I know a lady who’s something to behold. She’s flawlessly outfitted with curves in all the right places. Lothar and I think she’s perfect. She’s a Seaward Passat G3, a lanky 22-foot double sea kayak; she’s a work of art, finely crafted for class and, more importantly, long distance touring. Quite simply, I’m under her spell.
Mostly, Lothar and I call our boat the Mother Ship (I was recently reminded that Jill Fredston in Rowing to Latitude: journey along the Arctic’s edge had the same name for her boat, long before we did). Sometimes, we lovingly call our boat the Scow. She was built in Ladysmith, British Columbia, the same small Vancouver Island town that I was born in.
It was inevitable that I write this post…
O.K. I’m a bit behind here. On the ninth anniversary of buying our Seaward Passat G3, I’m finally going to share a collection of thoughts about our boat. In part, my motivation comes from a friend who was recently looking to buy a double sea kayak. But more importantly, every time we’re on a trip, I marvel at how right our boat is for us and I think about sharing our discovery with others. The Seaward Passat G3 is awesome, in the true sense of the word.
In Like Paddler, Like Kayak, Tim Shuffle says:
Like pets, we choose boats that resemble us, and how we see ourselves. In my case: tall, skinny, serious, slow-twitch for long distances, but with idiosyncrasies—design quirks and bit of a playful side.
Follow these intuitions and they can guide us to a perfect fit. Ignore them at our peril. Some things are inevitable, and we inevitably orbit back to them.
Buying the Q-boat felt like this, like coming home.
Well for me, choosing the Seaward Passat G3 felt like finding home where it was meant to be: where the energies of our minds, our muscles, winds, and currents merged with our boat and all that it carried; home became the journey; the journey became home. This is my story about how we found our home on the sea.
Step 2: Buy a double sea kayak
In 2004, we set out on the 12-hour drive from Smithers, a small community in northwestern British Columbia (B.C.), to the overwhelming (to me) metropolis of Vancouver in southwestern B.C.; our mission, to buy a sea kayak. This was the second big step towards our dream of paddling from our house in Smithers to Glacier Bay National Park and Preserve in Alaska. In the first step, over the previous winter, we resolved the great double sea kayak versus single sea kayak debate. Feeling confident that we had assessed the risk (of divorce) as best as possible, we embraced uncertainty and were finally on our way to shop for a double.
Step 3: Do we want a Necky Nootka Plus or Seaward Passat G3?
We found it easy to narrow down brands and makes of double kayaks to two choices, the Necky Nootka Plus or the Seaward Passat G3 but then the process got more challenging. The answer was definitely not clear, so we were keen to take both of them out for a spin.

*Required task A*: In the kayak post, what town was the Seaward Passat G3 built in?
The records have no connection to the text above them.

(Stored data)
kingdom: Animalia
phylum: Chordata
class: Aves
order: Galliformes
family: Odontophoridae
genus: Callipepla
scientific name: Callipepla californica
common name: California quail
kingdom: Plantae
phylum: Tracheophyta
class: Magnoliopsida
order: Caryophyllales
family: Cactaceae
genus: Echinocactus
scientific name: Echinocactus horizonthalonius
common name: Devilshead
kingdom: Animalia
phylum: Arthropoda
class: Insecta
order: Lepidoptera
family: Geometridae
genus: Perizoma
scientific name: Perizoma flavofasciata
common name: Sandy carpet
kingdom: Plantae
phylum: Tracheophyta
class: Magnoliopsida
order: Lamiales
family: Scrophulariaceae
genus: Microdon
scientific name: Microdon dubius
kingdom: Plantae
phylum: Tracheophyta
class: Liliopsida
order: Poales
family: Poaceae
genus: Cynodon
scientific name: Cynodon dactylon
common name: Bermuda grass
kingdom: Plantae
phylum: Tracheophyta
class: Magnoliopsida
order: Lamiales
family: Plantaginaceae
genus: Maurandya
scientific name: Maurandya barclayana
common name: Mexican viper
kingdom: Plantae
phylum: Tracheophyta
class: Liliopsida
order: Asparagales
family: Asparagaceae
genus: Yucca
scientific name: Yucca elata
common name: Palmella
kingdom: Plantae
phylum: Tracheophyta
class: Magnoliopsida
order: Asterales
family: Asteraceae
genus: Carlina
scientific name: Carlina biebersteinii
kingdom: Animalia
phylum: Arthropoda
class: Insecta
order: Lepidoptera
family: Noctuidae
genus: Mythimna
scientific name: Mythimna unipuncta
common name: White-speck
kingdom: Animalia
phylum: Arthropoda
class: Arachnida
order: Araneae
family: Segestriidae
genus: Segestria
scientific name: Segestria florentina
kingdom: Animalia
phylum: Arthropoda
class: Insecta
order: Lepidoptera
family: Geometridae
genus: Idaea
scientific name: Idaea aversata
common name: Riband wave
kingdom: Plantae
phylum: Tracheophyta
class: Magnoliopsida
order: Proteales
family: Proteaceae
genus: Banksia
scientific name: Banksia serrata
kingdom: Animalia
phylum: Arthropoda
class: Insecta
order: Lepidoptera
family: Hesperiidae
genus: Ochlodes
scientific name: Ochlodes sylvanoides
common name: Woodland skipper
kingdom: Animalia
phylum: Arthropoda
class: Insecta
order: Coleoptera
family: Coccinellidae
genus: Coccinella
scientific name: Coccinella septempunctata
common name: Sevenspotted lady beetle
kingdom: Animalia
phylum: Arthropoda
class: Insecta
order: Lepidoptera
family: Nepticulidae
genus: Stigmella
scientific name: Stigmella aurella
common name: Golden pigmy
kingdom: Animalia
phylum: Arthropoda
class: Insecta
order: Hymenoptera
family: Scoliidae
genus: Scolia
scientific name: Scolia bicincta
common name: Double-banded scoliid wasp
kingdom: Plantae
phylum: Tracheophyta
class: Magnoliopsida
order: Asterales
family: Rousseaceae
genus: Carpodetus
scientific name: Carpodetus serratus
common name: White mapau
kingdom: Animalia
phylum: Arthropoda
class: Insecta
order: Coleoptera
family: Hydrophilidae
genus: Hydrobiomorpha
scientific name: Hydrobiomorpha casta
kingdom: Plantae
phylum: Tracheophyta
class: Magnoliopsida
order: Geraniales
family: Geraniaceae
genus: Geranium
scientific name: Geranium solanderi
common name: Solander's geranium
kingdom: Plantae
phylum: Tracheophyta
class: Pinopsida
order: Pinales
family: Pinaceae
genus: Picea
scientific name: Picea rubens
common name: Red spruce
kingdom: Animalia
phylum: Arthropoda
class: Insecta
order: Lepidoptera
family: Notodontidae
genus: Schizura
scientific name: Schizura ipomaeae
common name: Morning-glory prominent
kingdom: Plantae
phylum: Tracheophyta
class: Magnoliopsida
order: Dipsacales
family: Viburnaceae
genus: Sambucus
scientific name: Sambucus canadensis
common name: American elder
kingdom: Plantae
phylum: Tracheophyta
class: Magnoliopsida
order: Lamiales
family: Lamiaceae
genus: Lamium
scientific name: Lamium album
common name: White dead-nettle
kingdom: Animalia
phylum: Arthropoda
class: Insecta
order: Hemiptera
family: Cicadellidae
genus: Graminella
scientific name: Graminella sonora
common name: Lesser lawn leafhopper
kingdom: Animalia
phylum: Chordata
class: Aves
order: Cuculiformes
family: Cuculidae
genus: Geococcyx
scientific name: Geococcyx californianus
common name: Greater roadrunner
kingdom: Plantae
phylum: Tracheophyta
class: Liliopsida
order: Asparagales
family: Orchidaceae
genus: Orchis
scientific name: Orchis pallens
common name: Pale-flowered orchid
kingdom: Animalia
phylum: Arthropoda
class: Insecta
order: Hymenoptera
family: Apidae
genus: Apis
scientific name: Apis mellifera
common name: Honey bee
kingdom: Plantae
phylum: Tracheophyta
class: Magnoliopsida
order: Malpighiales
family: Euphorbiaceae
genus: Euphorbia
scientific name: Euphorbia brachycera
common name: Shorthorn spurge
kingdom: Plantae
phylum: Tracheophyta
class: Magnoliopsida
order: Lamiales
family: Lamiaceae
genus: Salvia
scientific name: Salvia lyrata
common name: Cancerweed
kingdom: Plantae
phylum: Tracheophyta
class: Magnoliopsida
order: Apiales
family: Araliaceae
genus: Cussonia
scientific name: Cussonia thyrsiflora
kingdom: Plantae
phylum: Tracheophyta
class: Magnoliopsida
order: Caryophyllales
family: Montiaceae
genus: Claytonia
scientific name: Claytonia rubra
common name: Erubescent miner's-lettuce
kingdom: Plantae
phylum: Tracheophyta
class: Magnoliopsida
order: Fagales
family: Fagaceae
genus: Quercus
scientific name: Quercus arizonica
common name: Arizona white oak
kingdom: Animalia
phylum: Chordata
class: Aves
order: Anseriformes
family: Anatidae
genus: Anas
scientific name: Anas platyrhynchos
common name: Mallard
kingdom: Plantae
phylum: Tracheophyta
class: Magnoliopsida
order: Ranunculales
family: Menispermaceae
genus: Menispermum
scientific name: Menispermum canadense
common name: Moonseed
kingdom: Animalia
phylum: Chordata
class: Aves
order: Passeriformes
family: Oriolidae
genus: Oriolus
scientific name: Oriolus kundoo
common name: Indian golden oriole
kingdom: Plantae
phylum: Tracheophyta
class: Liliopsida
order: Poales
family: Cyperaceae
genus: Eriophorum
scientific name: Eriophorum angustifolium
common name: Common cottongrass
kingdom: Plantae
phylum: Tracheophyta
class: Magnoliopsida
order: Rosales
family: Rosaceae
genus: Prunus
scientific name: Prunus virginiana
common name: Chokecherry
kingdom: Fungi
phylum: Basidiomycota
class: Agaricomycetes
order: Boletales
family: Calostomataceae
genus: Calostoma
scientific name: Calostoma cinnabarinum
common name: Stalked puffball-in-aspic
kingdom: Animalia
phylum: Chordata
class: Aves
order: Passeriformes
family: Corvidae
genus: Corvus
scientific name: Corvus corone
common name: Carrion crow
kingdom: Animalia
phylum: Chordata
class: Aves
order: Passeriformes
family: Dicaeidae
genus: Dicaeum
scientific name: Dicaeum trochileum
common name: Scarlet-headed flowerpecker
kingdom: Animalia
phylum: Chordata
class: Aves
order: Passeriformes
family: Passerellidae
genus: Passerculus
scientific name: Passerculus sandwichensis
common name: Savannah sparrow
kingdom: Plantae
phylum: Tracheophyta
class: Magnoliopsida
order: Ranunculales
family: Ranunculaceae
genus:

*Required task B*: Rewrite the records from the line with "family: Pinaceae" up to and including the line with "genus: Salvia", changing "common name" to "vernacular name" and leaving everything else as it is. Give only those lines.

*Written solution A*: Ladysmith, British Columbia.

*Written solution B*:
family: Pinaceae
genus: Picea
scientific name: Picea rubens
vernacular name: Red spruce
kingdom: Animalia
phylum: Arthropoda
class: Insecta
order: Lepidoptera
family: Notodontidae
genus: Schizura
scientific name: Schizura ipomaeae
vernacular name: Morning-glory prominent
kingdom: Plantae
phylum: Tracheophyta
class: Magnoliopsida
order: Dipsacales
family: Viburnaceae
genus: Sambucus
scientific name: Sambucus canadensis
vernacular name: American elder
kingdom: Plantae
phylum: Tracheophyta
class: Magnoliopsida
order: Lamiales
family: Lamiaceae
genus: Lamium
scientific name: Lamium album
vernacular name: White dead-nettle
kingdom: Animalia
phylum: Arthropoda
class: Insecta
order: Hemiptera
family: Cicadellidae
genus: Graminella
scientific name: Graminella sonora
vernacular name: Lesser lawn leafhopper
kingdom: Animalia
phylum: Chordata
class: Aves
order: Cuculiformes
family: Cuculidae
genus: Geococcyx
scientific name: Geococcyx californianus
vernacular name: Greater roadrunner
kingdom: Plantae
phylum: Tracheophyta
class: Liliopsida
order: Asparagales
family: Orchidaceae
genus: Orchis
scientific name: Orchis pallens
vernacular name: Pale-flowered orchid
kingdom: Animalia
phylum: Arthropoda
class: Insecta
order: Hymenoptera
family: Apidae
genus: Apis
scientific name: Apis mellifera
vernacular name: Honey bee
kingdom: Plantae
phylum: Tracheophyta
class: Magnoliopsida
order: Malpighiales
family: Euphorbiaceae
genus: Euphorbia
scientific name: Euphorbia brachycera
vernacular name: Shorthorn spurge
kingdom: Plantae
phylum: Tracheophyta
class: Magnoliopsida
order: Lamiales
family: Lamiaceae
genus: Salvia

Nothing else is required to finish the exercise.